“Drunk or sober, allus ’derstand you.”
“Then listen.” And out came the tale that Wolverstone had told. The Captain steadied himself to grasp it.
“It’ll do as well asertruth,” said he when Wolverstone had finished. “And... oh, no marrer! Much obliged to ye, Old Wolf — faithful Old Wolf! But was it worthertrouble? I’m norrer pirate now; never a pirate again. ‘S finished’” He banged the table, his eyes suddenly fierce.
“I’ll come and talk to you again when there’s less rum in your wits,” said Wolverstone, rising. “Meanwhile ye’ll please to remember the tale I’ve told, and say nothing that’ll make me out a liar. They all believes me, even the men as sailed wi’ me from Port Royal. I’ve made ’em. If they thought as how you’d taken the King’s commission in earnest, and for the purpose o’ doing as Morgan did, ye guess what would follow.”
“Hell would follow,” said the Captain. “An’ tha’s all I’m fit for.”
“Ye’re maudlin,” Wolverstone growled. “We’ll talk again to-morrow.”
They did; but to little purpose, either that day or on any day thereafter while the rains — which set in that night — endured.
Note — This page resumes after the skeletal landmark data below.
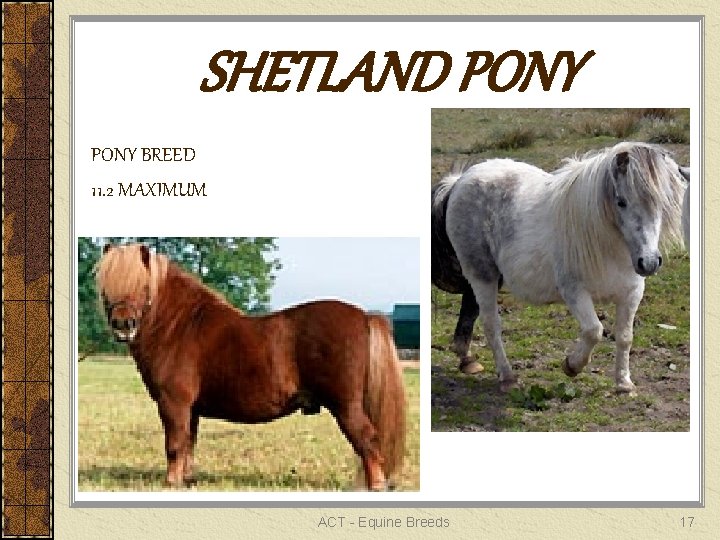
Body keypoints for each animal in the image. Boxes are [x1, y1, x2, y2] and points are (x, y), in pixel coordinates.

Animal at [95, 243, 406, 490]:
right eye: (105, 288)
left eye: (143, 285)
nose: (123, 325)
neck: (179, 327)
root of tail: (364, 316)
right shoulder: (190, 409)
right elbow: (187, 444)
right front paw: (185, 480)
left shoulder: (173, 403)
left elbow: (174, 444)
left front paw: (170, 482)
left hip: (346, 406)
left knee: (367, 440)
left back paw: (377, 486)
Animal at [431, 141, 685, 392]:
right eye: (621, 202)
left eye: (662, 202)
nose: (649, 262)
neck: (607, 244)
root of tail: (459, 181)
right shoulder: (574, 291)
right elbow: (594, 331)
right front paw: (572, 366)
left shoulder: (631, 293)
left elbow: (624, 336)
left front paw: (624, 383)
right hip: (482, 275)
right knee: (491, 324)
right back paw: (507, 376)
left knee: (470, 310)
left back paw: (467, 360)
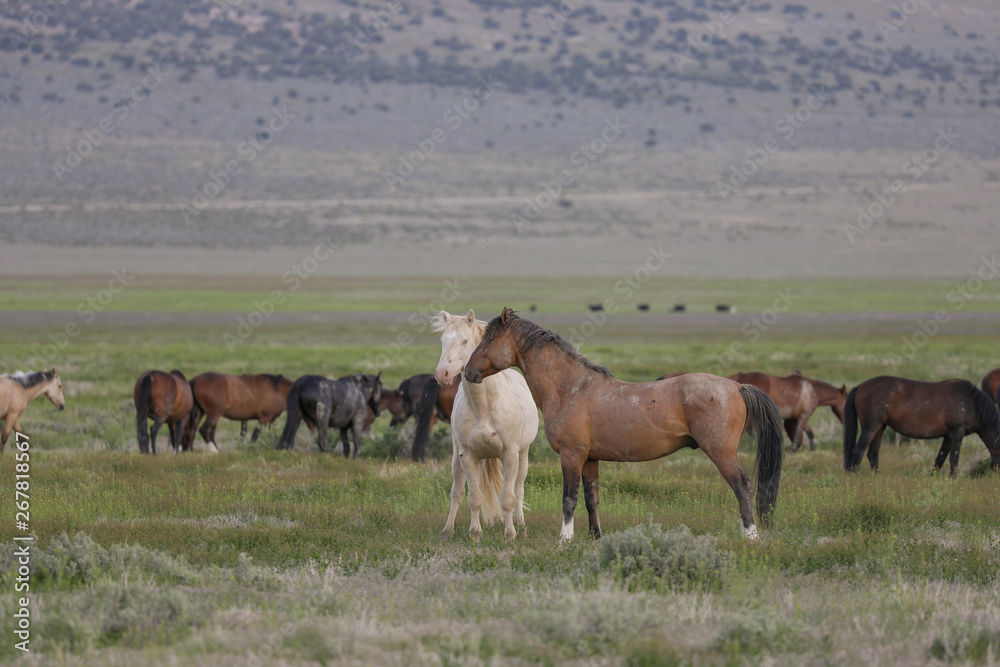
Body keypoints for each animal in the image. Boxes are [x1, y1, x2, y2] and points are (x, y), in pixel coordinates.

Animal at [430, 312, 540, 544]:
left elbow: (508, 498)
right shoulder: (468, 456)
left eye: (464, 341)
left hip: (523, 455)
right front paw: (475, 533)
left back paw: (522, 526)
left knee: (518, 490)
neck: (483, 406)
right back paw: (448, 529)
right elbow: (474, 498)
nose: (443, 374)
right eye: (443, 341)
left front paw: (510, 534)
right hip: (458, 458)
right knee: (457, 492)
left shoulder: (510, 454)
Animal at [464, 308, 784, 544]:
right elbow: (591, 498)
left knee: (743, 486)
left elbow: (569, 499)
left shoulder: (571, 456)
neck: (571, 388)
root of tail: (737, 386)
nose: (468, 372)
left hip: (721, 453)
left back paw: (750, 536)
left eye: (488, 340)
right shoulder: (589, 459)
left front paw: (564, 539)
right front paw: (595, 537)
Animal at [844, 376, 1000, 474]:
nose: (995, 472)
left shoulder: (948, 436)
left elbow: (940, 459)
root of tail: (860, 387)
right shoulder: (957, 433)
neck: (971, 403)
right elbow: (954, 459)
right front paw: (953, 479)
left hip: (879, 428)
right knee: (858, 451)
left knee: (872, 454)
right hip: (870, 429)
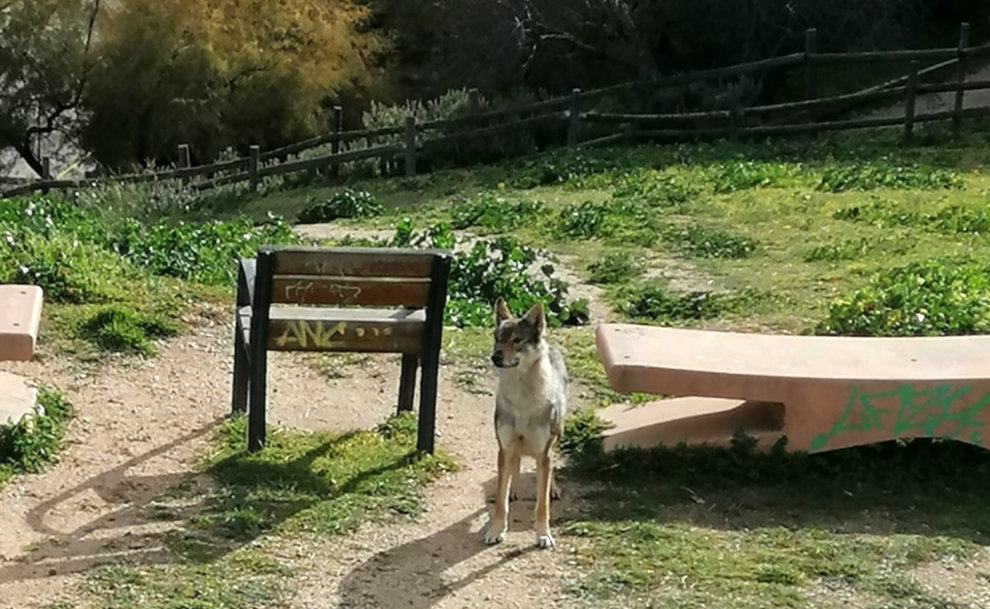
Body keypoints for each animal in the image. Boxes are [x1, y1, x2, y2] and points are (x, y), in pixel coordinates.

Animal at [484, 297, 567, 549]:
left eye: (517, 340)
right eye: (497, 337)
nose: (495, 356)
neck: (521, 400)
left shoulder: (544, 452)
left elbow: (542, 505)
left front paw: (543, 535)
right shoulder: (504, 448)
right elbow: (501, 503)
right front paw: (496, 531)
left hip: (556, 436)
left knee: (549, 469)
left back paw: (553, 488)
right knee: (516, 464)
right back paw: (514, 488)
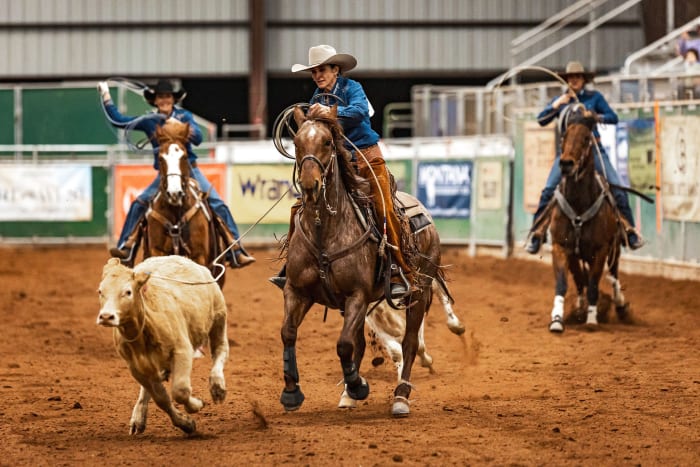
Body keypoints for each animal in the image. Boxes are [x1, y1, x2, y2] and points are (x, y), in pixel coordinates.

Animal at [276, 106, 446, 416]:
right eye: (296, 143)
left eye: (327, 142)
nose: (309, 185)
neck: (325, 232)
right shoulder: (297, 291)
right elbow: (288, 333)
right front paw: (292, 392)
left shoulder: (357, 294)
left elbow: (343, 344)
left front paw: (358, 385)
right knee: (362, 342)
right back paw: (348, 394)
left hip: (420, 290)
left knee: (409, 342)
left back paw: (400, 396)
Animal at [548, 110, 632, 332]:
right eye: (564, 136)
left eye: (586, 138)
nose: (566, 163)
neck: (579, 205)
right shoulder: (561, 247)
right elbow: (564, 284)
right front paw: (557, 319)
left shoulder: (600, 250)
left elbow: (594, 284)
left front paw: (592, 318)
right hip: (577, 256)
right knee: (579, 280)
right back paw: (579, 306)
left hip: (614, 249)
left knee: (614, 275)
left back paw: (620, 304)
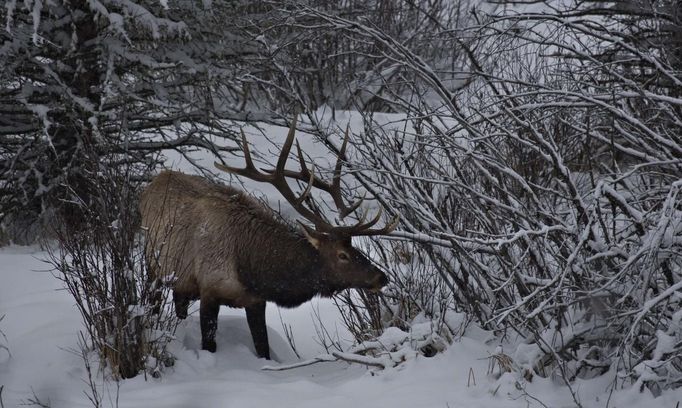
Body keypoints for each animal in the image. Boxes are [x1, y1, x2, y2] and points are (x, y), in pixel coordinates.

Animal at [141, 118, 396, 360]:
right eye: (342, 255)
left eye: (354, 248)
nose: (381, 277)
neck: (251, 269)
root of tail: (154, 182)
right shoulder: (209, 290)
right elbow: (209, 345)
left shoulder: (255, 301)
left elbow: (263, 348)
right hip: (153, 266)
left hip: (180, 282)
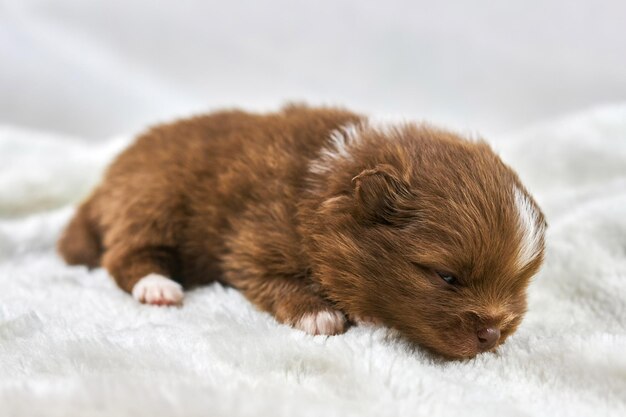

Soon the shrewd Wolverstone discovered that rum was not what ailed Blood. Rum was in itself an effect, and not by any means the cause of the Captain’s listless apathy. There was a canker eating at his heart, and the Old Wolf knew enough to make a shrewd guess of its nature. He cursed all things that daggled petticoats, and, knowing his world, waited for the sickness to pass.
But it did not pass. When Blood was not dicing or drinking in the taverns of Tortuga, keeping company that in his saner days he had loathed, he was shut up in his cabin aboard the Arabella, alone and uncommunicative. His friends at Government House, bewildered at this change in him, sought to reclaim him. Mademoiselle d’Ogeron, particularly distressed, sent him almost daily invitations, to few of which he responded.
Later, as the rainy season approached its end, he was sought by his captains with proposals of remunerative raids on Spanish settlements. But to all he manifested an indifference which, as the weeks passed and the weather became settled, begot first impatience and then exasperation.
Christian, who commanded the Clotho, came storming to him one day, upbraiding him for his inaction, and demanding that he should take order about what was to do.
“Go to the devil!” Blood said, when he had heard him out. Christian departed fuming, and on the morrow the Clotho weighed anchor and sailed away, setting an example of desertion from which the loyalty of Blood’s other captains would soon be unable to restrain their men.
Sometimes Blood asked himself why had he come back to Tortuga at all. Held fast in bondage by the thought of Arabella and her scorn of him for a thief and a pirate, he had sworn that he had done with buccaneering. Why, then, was he here? That question he would answer with another: Where else was he to go? Neither backward nor forward could he move, it seemed.